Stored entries
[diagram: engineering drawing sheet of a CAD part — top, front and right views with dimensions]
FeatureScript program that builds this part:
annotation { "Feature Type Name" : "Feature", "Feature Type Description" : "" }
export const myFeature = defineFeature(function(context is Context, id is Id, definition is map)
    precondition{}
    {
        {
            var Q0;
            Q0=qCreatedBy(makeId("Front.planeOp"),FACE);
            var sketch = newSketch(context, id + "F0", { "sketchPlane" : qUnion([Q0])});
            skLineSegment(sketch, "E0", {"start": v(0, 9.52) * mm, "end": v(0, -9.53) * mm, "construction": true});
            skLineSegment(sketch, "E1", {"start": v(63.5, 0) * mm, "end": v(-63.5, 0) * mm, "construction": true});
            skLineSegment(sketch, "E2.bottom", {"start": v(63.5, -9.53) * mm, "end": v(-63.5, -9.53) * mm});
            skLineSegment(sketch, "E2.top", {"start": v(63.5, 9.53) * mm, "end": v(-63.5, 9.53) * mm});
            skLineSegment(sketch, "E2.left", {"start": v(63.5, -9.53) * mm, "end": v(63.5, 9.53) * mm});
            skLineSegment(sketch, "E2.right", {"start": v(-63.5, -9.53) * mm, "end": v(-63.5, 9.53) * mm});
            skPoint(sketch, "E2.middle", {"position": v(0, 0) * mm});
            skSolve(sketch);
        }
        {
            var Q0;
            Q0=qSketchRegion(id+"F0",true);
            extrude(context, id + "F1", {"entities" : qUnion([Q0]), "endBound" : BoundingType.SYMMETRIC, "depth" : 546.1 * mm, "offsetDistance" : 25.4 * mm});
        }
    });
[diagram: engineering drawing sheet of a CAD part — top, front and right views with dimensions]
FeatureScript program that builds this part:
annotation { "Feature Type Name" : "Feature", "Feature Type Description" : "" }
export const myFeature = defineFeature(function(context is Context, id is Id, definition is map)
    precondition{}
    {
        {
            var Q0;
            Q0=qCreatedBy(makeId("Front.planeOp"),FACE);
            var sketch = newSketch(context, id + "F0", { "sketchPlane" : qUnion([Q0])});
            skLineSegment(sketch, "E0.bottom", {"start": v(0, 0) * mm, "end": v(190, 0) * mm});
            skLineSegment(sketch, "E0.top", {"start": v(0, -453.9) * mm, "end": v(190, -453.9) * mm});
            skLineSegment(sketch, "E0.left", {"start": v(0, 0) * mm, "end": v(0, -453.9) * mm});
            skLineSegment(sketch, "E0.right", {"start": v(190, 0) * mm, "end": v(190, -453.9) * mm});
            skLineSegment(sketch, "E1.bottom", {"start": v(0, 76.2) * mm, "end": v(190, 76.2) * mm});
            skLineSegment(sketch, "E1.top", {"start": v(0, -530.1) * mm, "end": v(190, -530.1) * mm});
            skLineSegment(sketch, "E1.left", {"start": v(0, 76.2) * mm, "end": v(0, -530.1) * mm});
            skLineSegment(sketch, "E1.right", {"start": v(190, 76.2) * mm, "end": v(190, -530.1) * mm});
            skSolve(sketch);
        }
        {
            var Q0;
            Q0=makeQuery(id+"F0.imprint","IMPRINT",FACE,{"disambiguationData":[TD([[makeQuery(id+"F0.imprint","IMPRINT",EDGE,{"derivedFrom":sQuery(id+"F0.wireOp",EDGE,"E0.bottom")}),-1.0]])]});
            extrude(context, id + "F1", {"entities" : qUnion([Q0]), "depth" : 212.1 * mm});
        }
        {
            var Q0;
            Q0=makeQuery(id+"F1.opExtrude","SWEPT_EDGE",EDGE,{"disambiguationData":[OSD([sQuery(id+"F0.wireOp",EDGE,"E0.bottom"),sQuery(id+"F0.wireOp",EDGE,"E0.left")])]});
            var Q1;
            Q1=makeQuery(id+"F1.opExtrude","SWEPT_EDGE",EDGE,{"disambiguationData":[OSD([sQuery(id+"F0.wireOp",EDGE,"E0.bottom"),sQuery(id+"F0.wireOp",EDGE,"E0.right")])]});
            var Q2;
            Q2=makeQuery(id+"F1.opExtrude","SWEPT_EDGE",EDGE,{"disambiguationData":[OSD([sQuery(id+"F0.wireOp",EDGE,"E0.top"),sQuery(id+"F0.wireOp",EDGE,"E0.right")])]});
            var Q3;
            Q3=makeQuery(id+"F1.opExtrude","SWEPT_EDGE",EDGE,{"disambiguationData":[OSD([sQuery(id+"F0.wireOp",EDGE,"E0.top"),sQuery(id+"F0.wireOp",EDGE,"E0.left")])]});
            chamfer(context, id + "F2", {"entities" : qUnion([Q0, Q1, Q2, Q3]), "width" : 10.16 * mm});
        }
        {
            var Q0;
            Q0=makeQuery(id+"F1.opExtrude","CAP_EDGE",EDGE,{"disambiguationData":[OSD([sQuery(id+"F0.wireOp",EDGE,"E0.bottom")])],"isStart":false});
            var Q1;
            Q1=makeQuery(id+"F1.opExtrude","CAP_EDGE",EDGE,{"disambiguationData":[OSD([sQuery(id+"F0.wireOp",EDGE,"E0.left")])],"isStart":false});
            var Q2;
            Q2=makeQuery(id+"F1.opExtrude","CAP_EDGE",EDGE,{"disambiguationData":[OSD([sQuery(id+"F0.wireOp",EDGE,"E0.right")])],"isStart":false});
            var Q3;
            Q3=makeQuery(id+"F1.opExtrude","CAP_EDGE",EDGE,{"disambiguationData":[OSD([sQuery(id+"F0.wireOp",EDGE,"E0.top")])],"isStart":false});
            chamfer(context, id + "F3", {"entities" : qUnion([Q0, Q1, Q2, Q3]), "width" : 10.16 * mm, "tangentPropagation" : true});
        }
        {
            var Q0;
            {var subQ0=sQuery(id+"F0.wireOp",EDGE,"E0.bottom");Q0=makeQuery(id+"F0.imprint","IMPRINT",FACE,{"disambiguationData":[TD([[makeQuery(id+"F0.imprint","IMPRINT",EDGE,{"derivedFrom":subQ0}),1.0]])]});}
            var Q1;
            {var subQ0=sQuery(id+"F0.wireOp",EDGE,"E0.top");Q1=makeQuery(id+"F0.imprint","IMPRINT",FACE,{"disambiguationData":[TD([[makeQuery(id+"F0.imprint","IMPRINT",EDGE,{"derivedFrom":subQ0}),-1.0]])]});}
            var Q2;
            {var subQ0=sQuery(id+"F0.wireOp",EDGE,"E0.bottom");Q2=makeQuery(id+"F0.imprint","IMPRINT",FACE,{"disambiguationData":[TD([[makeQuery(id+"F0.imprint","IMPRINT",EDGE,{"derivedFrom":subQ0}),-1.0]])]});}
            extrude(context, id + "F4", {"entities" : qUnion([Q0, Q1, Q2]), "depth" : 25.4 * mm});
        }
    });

— Task goal —
Output every line of the material above, unchanged, from start to finish.

— Problem solution —
[diagram: engineering drawing sheet of a CAD part — top, front and right views with dimensions]
FeatureScript program that builds this part:
annotation { "Feature Type Name" : "Feature", "Feature Type Description" : "" }
export const myFeature = defineFeature(function(context is Context, id is Id, definition is map)
    precondition{}
    {
        {
            var Q0;
            Q0=qCreatedBy(makeId("Front.planeOp"),FACE);
            var sketch = newSketch(context, id + "F0", { "sketchPlane" : qUnion([Q0])});
            skLineSegment(sketch, "E0", {"start": v(0, 9.52) * mm, "end": v(0, -9.53) * mm, "construction": true});
            skLineSegment(sketch, "E1", {"start": v(63.5, 0) * mm, "end": v(-63.5, 0) * mm, "construction": true});
            skLineSegment(sketch, "E2.bottom", {"start": v(63.5, -9.53) * mm, "end": v(-63.5, -9.53) * mm});
            skLineSegment(sketch, "E2.top", {"start": v(63.5, 9.53) * mm, "end": v(-63.5, 9.53) * mm});
            skLineSegment(sketch, "E2.left", {"start": v(63.5, -9.53) * mm, "end": v(63.5, 9.53) * mm});
            skLineSegment(sketch, "E2.right", {"start": v(-63.5, -9.53) * mm, "end": v(-63.5, 9.53) * mm});
            skPoint(sketch, "E2.middle", {"position": v(0, 0) * mm});
            skSolve(sketch);
        }
        {
            var Q0;
            Q0=qSketchRegion(id+"F0",true);
            extrude(context, id + "F1", {"entities" : qUnion([Q0]), "endBound" : BoundingType.SYMMETRIC, "depth" : 546.1 * mm, "offsetDistance" : 25.4 * mm});
        }
    });
[diagram: engineering drawing sheet of a CAD part — top, front and right views with dimensions]
FeatureScript program that builds this part:
annotation { "Feature Type Name" : "Feature", "Feature Type Description" : "" }
export const myFeature = defineFeature(function(context is Context, id is Id, definition is map)
    precondition{}
    {
        {
            var Q0;
            Q0=qCreatedBy(makeId("Front.planeOp"),FACE);
            var sketch = newSketch(context, id + "F0", { "sketchPlane" : qUnion([Q0])});
            skLineSegment(sketch, "E0.bottom", {"start": v(0, 0) * mm, "end": v(190, 0) * mm});
            skLineSegment(sketch, "E0.top", {"start": v(0, -453.9) * mm, "end": v(190, -453.9) * mm});
            skLineSegment(sketch, "E0.left", {"start": v(0, 0) * mm, "end": v(0, -453.9) * mm});
            skLineSegment(sketch, "E0.right", {"start": v(190, 0) * mm, "end": v(190, -453.9) * mm});
            skLineSegment(sketch, "E1.bottom", {"start": v(0, 76.2) * mm, "end": v(190, 76.2) * mm});
            skLineSegment(sketch, "E1.top", {"start": v(0, -530.1) * mm, "end": v(190, -530.1) * mm});
            skLineSegment(sketch, "E1.left", {"start": v(0, 76.2) * mm, "end": v(0, -530.1) * mm});
            skLineSegment(sketch, "E1.right", {"start": v(190, 76.2) * mm, "end": v(190, -530.1) * mm});
            skSolve(sketch);
        }
        {
            var Q0;
            Q0=makeQuery(id+"F0.imprint","IMPRINT",FACE,{"disambiguationData":[TD([[makeQuery(id+"F0.imprint","IMPRINT",EDGE,{"derivedFrom":sQuery(id+"F0.wireOp",EDGE,"E0.bottom")}),-1.0]])]});
            extrude(context, id + "F1", {"entities" : qUnion([Q0]), "depth" : 212.1 * mm});
        }
        {
            var Q0;
            Q0=makeQuery(id+"F1.opExtrude","SWEPT_EDGE",EDGE,{"disambiguationData":[OSD([sQuery(id+"F0.wireOp",EDGE,"E0.bottom"),sQuery(id+"F0.wireOp",EDGE,"E0.left")])]});
            var Q1;
            Q1=makeQuery(id+"F1.opExtrude","SWEPT_EDGE",EDGE,{"disambiguationData":[OSD([sQuery(id+"F0.wireOp",EDGE,"E0.bottom"),sQuery(id+"F0.wireOp",EDGE,"E0.right")])]});
            var Q2;
            Q2=makeQuery(id+"F1.opExtrude","SWEPT_EDGE",EDGE,{"disambiguationData":[OSD([sQuery(id+"F0.wireOp",EDGE,"E0.top"),sQuery(id+"F0.wireOp",EDGE,"E0.right")])]});
            var Q3;
            Q3=makeQuery(id+"F1.opExtrude","SWEPT_EDGE",EDGE,{"disambiguationData":[OSD([sQuery(id+"F0.wireOp",EDGE,"E0.top"),sQuery(id+"F0.wireOp",EDGE,"E0.left")])]});
            chamfer(context, id + "F2", {"entities" : qUnion([Q0, Q1, Q2, Q3]), "width" : 10.16 * mm});
        }
        {
            var Q0;
            Q0=makeQuery(id+"F1.opExtrude","CAP_EDGE",EDGE,{"disambiguationData":[OSD([sQuery(id+"F0.wireOp",EDGE,"E0.bottom")])],"isStart":false});
            var Q1;
            Q1=makeQuery(id+"F1.opExtrude","CAP_EDGE",EDGE,{"disambiguationData":[OSD([sQuery(id+"F0.wireOp",EDGE,"E0.left")])],"isStart":false});
            var Q2;
            Q2=makeQuery(id+"F1.opExtrude","CAP_EDGE",EDGE,{"disambiguationData":[OSD([sQuery(id+"F0.wireOp",EDGE,"E0.right")])],"isStart":false});
            var Q3;
            Q3=makeQuery(id+"F1.opExtrude","CAP_EDGE",EDGE,{"disambiguationData":[OSD([sQuery(id+"F0.wireOp",EDGE,"E0.top")])],"isStart":false});
            chamfer(context, id + "F3", {"entities" : qUnion([Q0, Q1, Q2, Q3]), "width" : 10.16 * mm, "tangentPropagation" : true});
        }
        {
            var Q0;
            {var subQ0=sQuery(id+"F0.wireOp",EDGE,"E0.bottom");Q0=makeQuery(id+"F0.imprint","IMPRINT",FACE,{"disambiguationData":[TD([[makeQuery(id+"F0.imprint","IMPRINT",EDGE,{"derivedFrom":subQ0}),1.0]])]});}
            var Q1;
            {var subQ0=sQuery(id+"F0.wireOp",EDGE,"E0.top");Q1=makeQuery(id+"F0.imprint","IMPRINT",FACE,{"disambiguationData":[TD([[makeQuery(id+"F0.imprint","IMPRINT",EDGE,{"derivedFrom":subQ0}),-1.0]])]});}
            var Q2;
            {var subQ0=sQuery(id+"F0.wireOp",EDGE,"E0.bottom");Q2=makeQuery(id+"F0.imprint","IMPRINT",FACE,{"disambiguationData":[TD([[makeQuery(id+"F0.imprint","IMPRINT",EDGE,{"derivedFrom":subQ0}),-1.0]])]});}
            extrude(context, id + "F4", {"entities" : qUnion([Q0, Q1, Q2]), "depth" : 25.4 * mm});
        }
    });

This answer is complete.